Though not as otherworldly as I’d like. Anderson’s mermen are in my opinion not strange enough; their undersea realm falls short of the enchanted lands of The King of Elfland’s Daughter or the perilous realms of Middle-Earth. To be fair their world lies within our world, and so it should feel more familiar. And it does. You can feel the old world giving way to new, and mourn the creatures of faerie fading into legend. Many submit to baptism and forget their past, and are bred out of existence. Anderson gives us a wonderful lament of the passing of the era in the song of the whales, whose mournful language the mermen understand: 

The seasons come and the seasons go,

From the depths above to the depths below,

And time will crumble our pride and grief

As the waves wear even the hardest reef.

The Broken Sword bears none of Tolkien's influence (it could not; both were published in 1954). Anderson was certainly deeply read of the wellspring myths and like JRRT drew on those, not secondary sources. But, by the time of The Merman’s Children he had certainly read The Lord of the Rings and the novel feels quite Tolkienian, even though it is based on the Danish ballad, “Agnete og Havmanden (Agnete and the Merman)." Like Anderson Tolkien greatly admired the pagan heroes of old, and wondered at their ultimate fate, unbaptized and unshriven and therefore presumably doomed to perish forever. But maybe not… there are some gleams of hope in the novel. I won’t spoil the ending but the story ends on a poignant note familiar to readers of LOTR.

Portions of The Mermen's Children appeared in Lin Carter’s Flashing Swords series and I feel like that is part of its problem. It is a series of interesting scenes and concepts patched together with a narrative too gauzy to support a 260 page novel. The plot is quite basic: A priest performs an exorcism on the mermen’s undersea kingdom causing them to flee for new lands in the New World. When the mermen splinter and the narrative splits, neither group is given sufficient attention and we lose urgency and interest. Or at least I did.

A couple other notes.

I sometimes get asked about borderline novels and whether they fit in my preferred subgenre. Is The Merman’s Children S&S? I don’t find a whole lot of use in that question, but I’d say, no. Its cast of characters, high fantasy feel, multi-year narrative, and relative lack of action pushes it in the category of general fantasy. But it does have some S&S DNA in it (the word “thews” is used at least twice, for those keeping score at home). A chapter like “The Tupilak,” in isolation, is S&S, which makes it a fit for Flashing Swords, but as a novel it probably isn’t.

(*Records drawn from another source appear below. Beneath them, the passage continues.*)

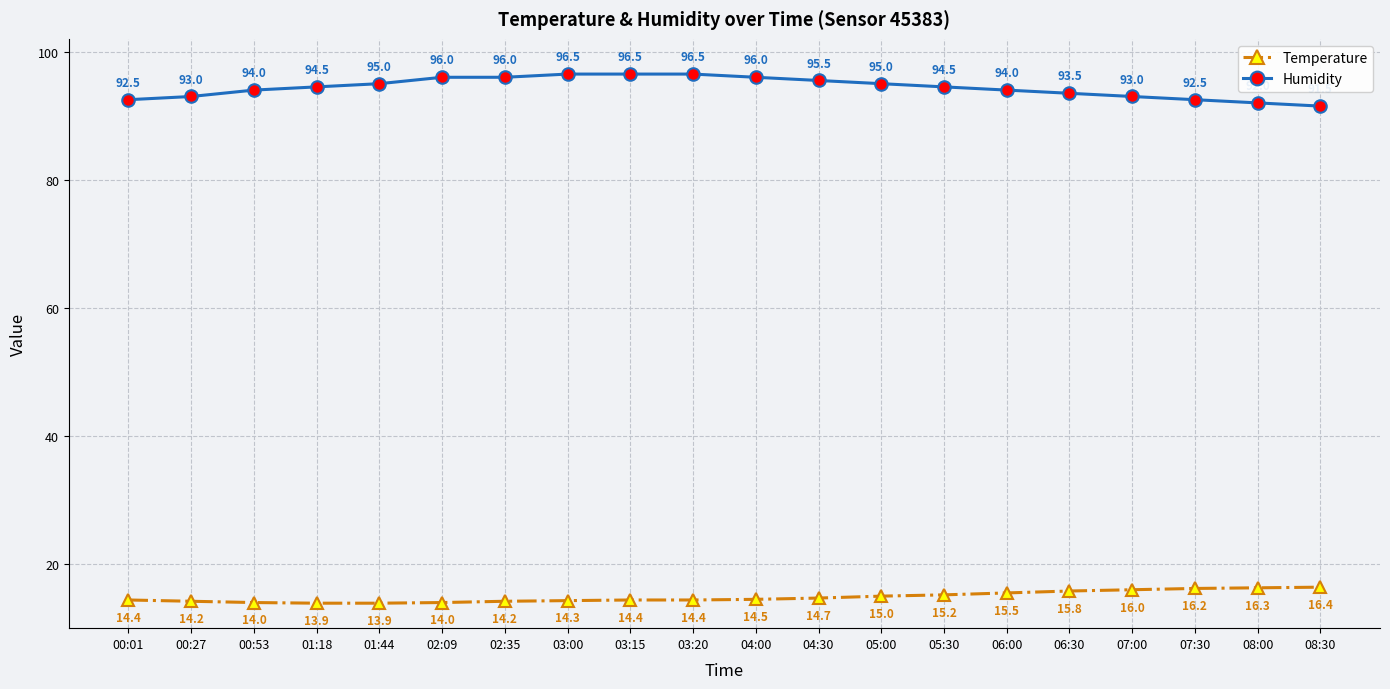

What is the total value across all series at 04:30?

110.2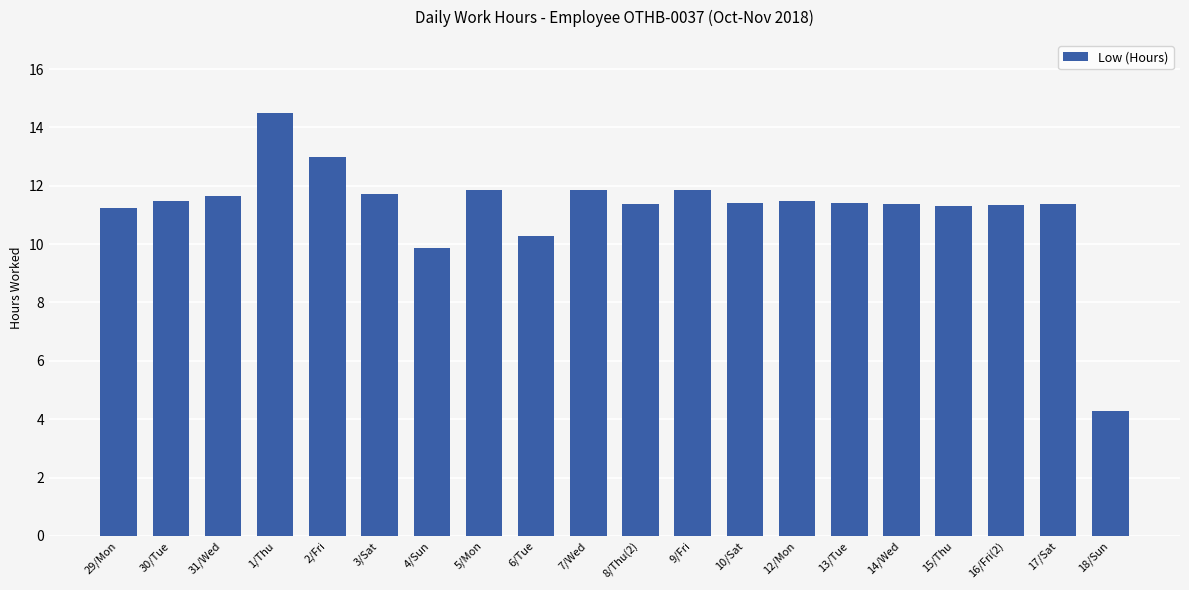

Count the number of categories in the chart.

20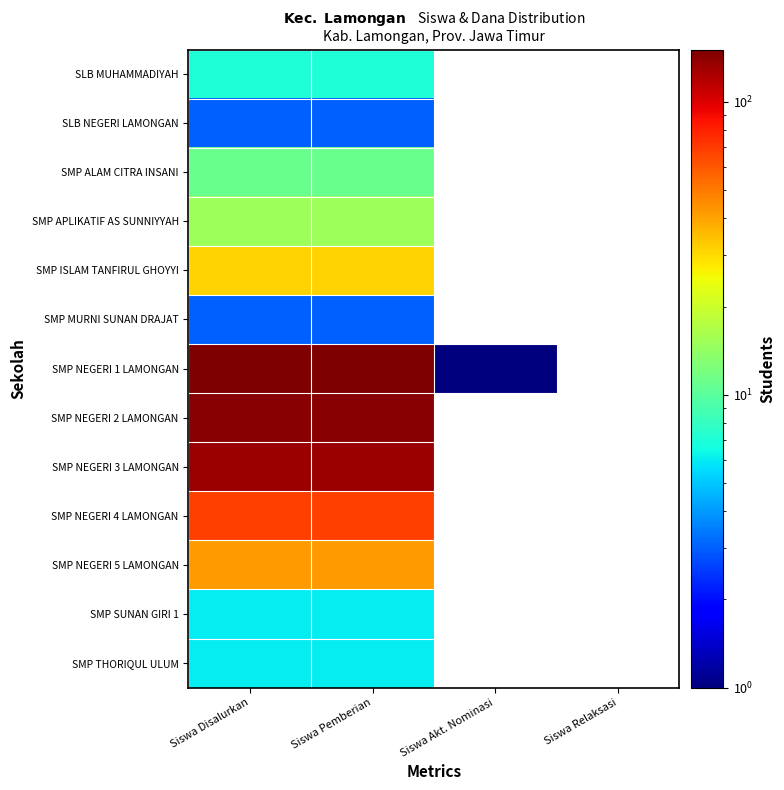

Rank the categories by SMP NEGERI 1 LAMONGAN value from highest to lowest.

Siswa Disalurkan, Siswa Pemberian, Siswa Akt. Nominasi, Siswa Relaksasi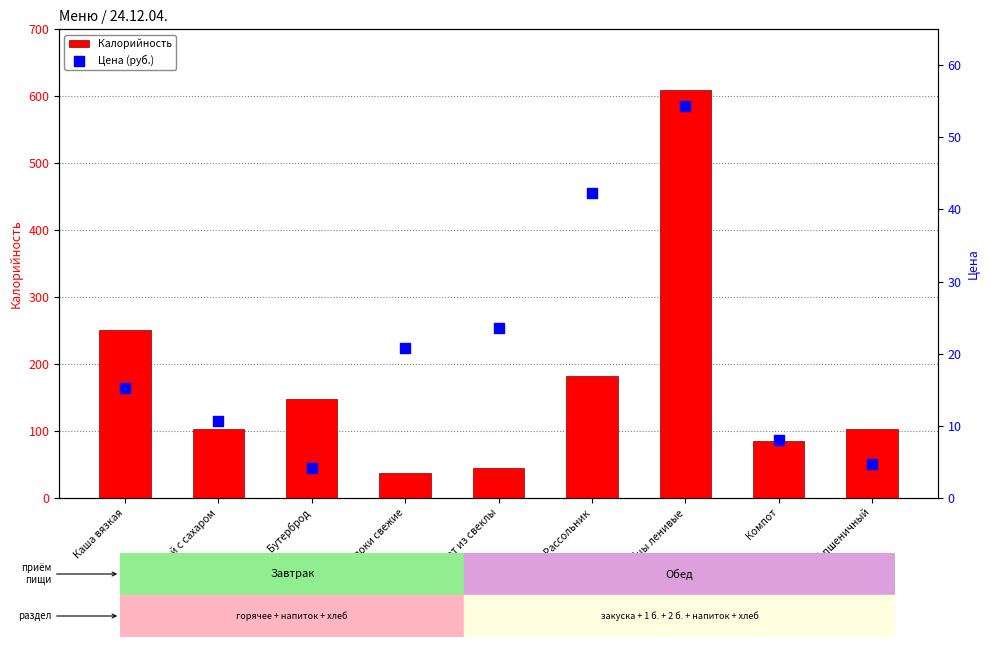

Which series contains the lowest Y value?

Цена (руб.)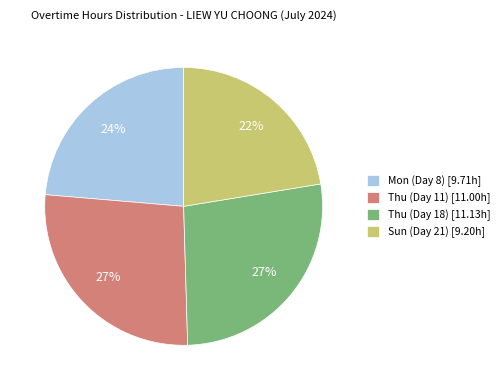

Does any single category account for the majority?

No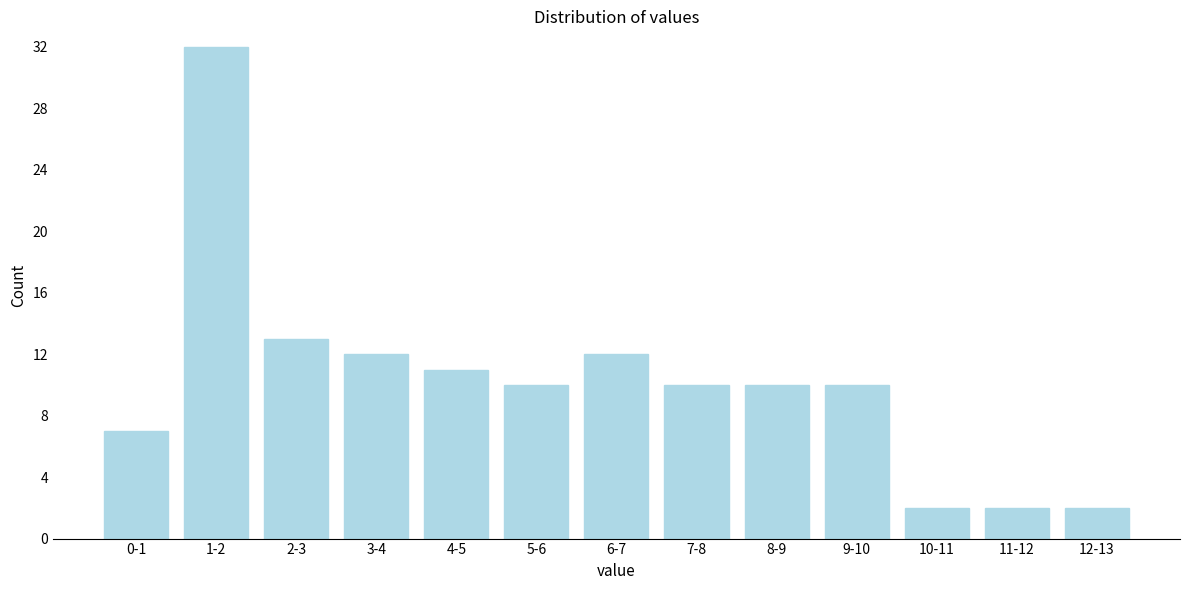

Reading right to left, list all the values displayed in this chart.

12-13=2	11-12=2	10-11=2	9-10=10	8-9=10	7-8=10	6-7=12	5-6=10	4-5=11	3-4=12	2-3=13	1-2=32	0-1=7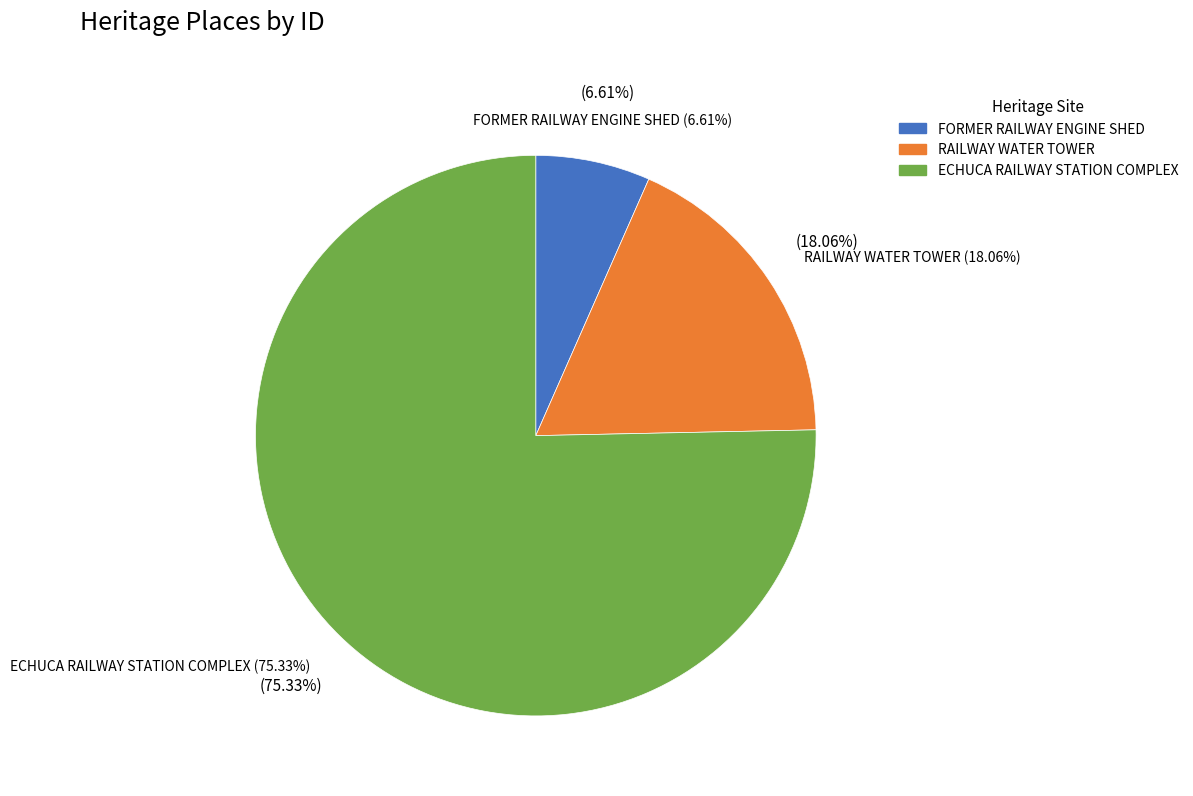

Count the number of slices in the pie.

3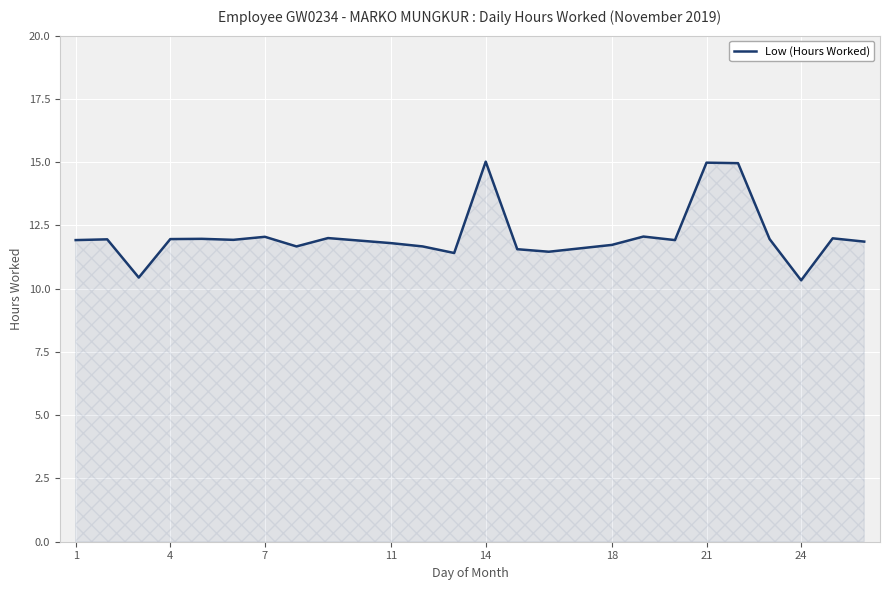

What is the maximum value shown in the chart?

15.0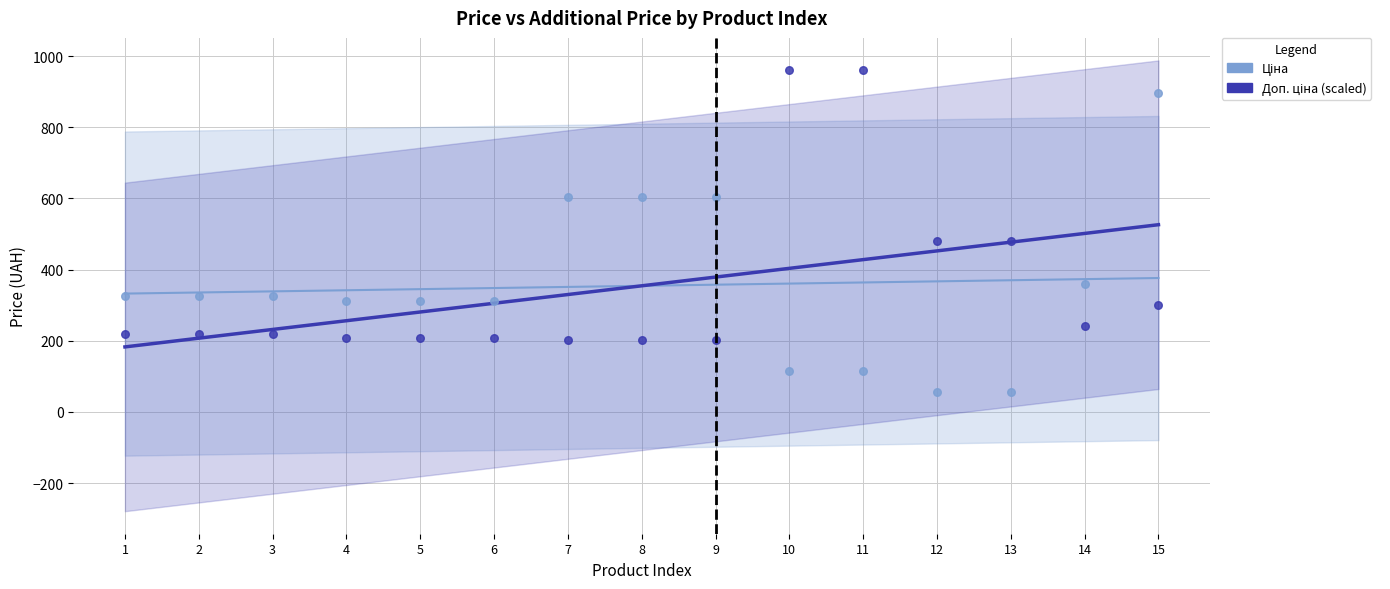

Which series has the widest spread of Y values?

Ціна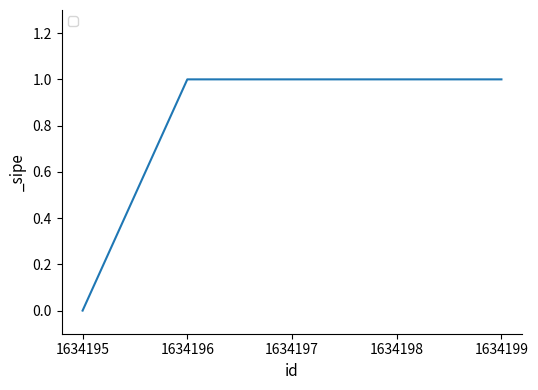

The chart shows a value of 2 at 1634199. True or false?

False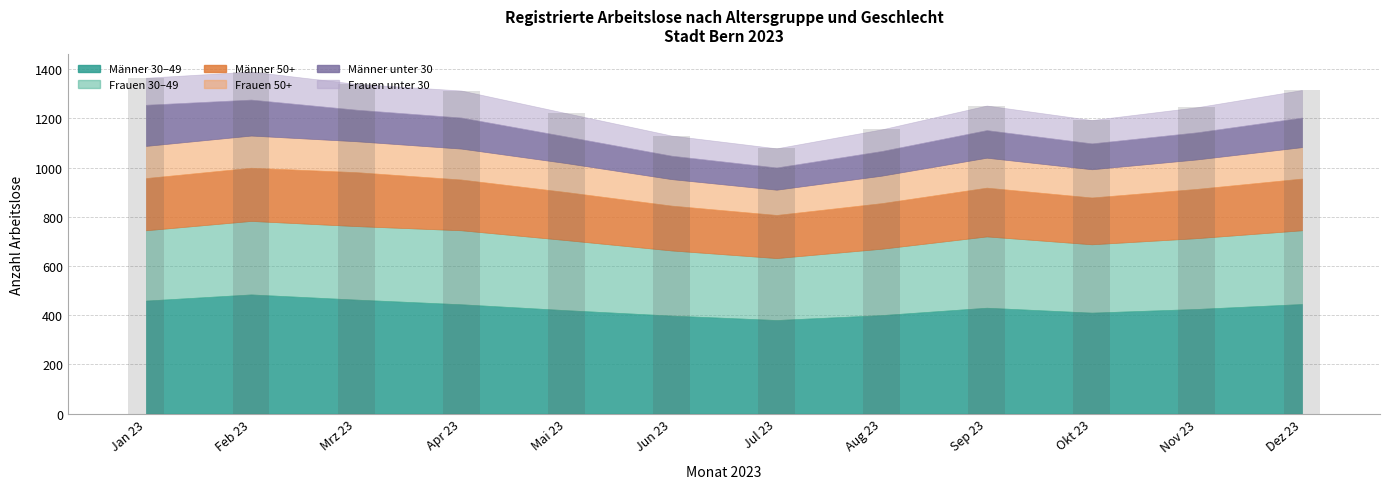

The value at Apr 23 is 1313. True or false?

True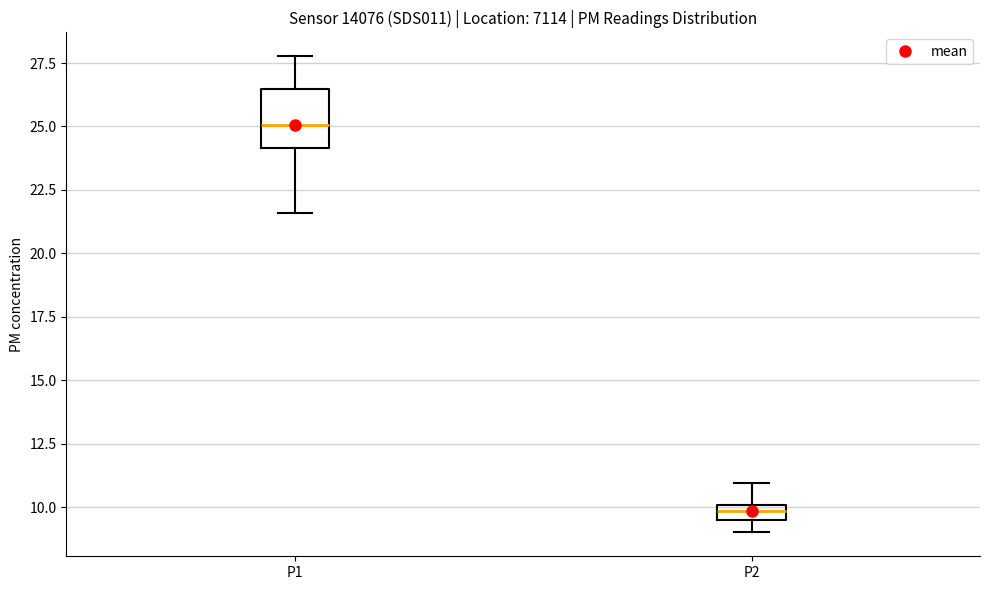

Where does the upper whisker of the box for P2 end on the y-axis? The values are not printed on the chart, so give them approximately, as read against the axis.

11.0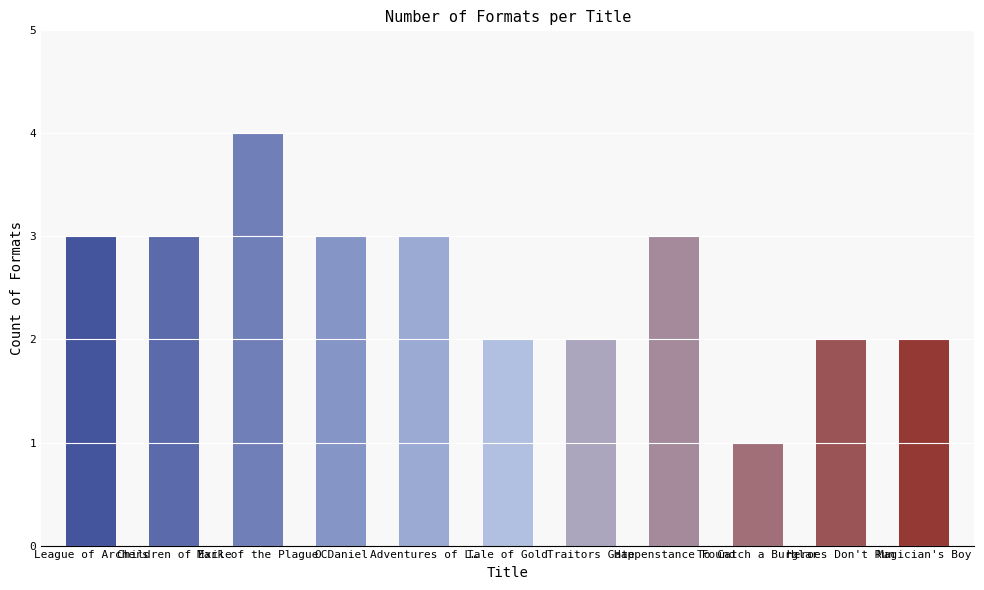

Which label corresponds to the smallest value in the chart?

To Catch a Burglar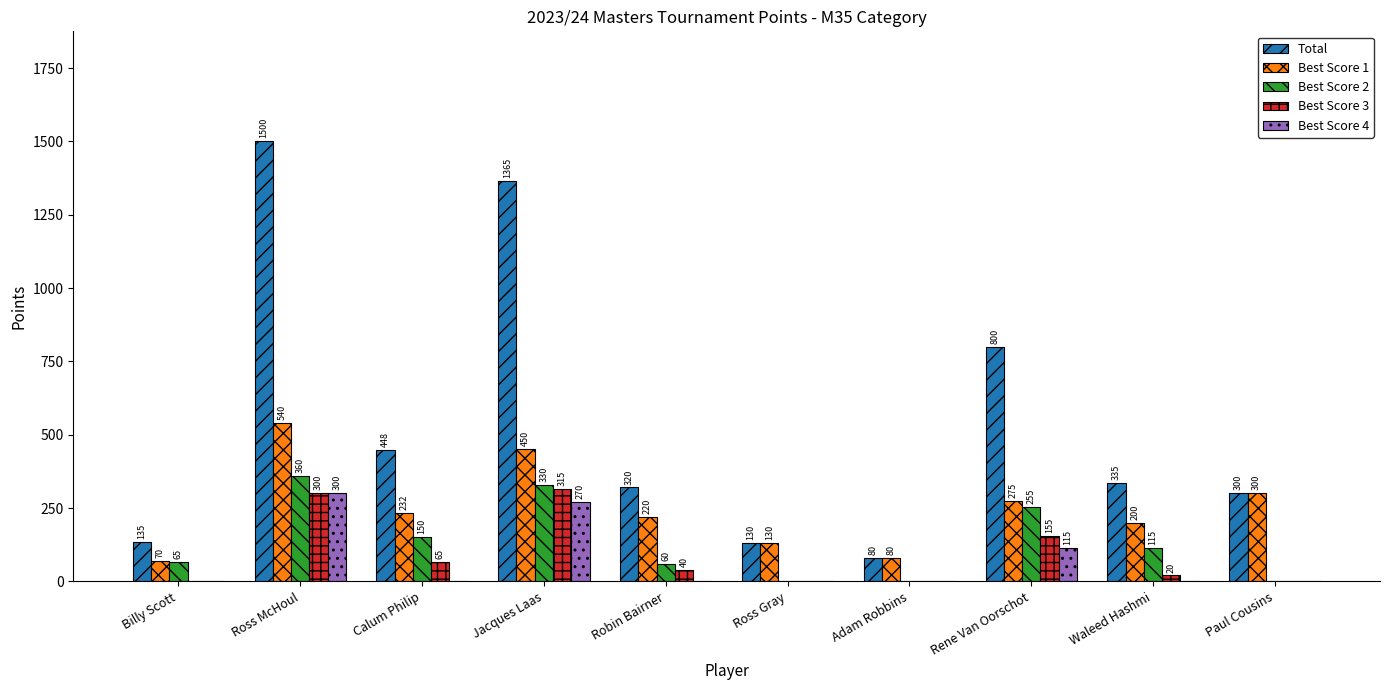

True or false: Best Score 3 has a value of 300.0 at Ross McHoul.

True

The late Howard Andrew Jones thought S&S was all about pacing; The Merman’s Children takes its time building a world, and its emphasis is on theme, not action. This is not to say S&S can’t have theme; Howard’s Conan stories had an underlying theme of civilization vs. barbarism. But never at expense of action.

I have to mention the cool run-in with a Vodianoi, an underwater version of an umber hulk. I can’t be sure if this is the chief inspiration for the Dungeons and Dragons monster but it seems possible.  Gary Gygax was inspired to use teh green skinned regenerating trolls and plucked the paladin character class from the pages of Anderson’s Three Hearts and Three Lions. There's also a great encounter with a kraken.

The sexual violence in the novel probably warrants a reader beware message.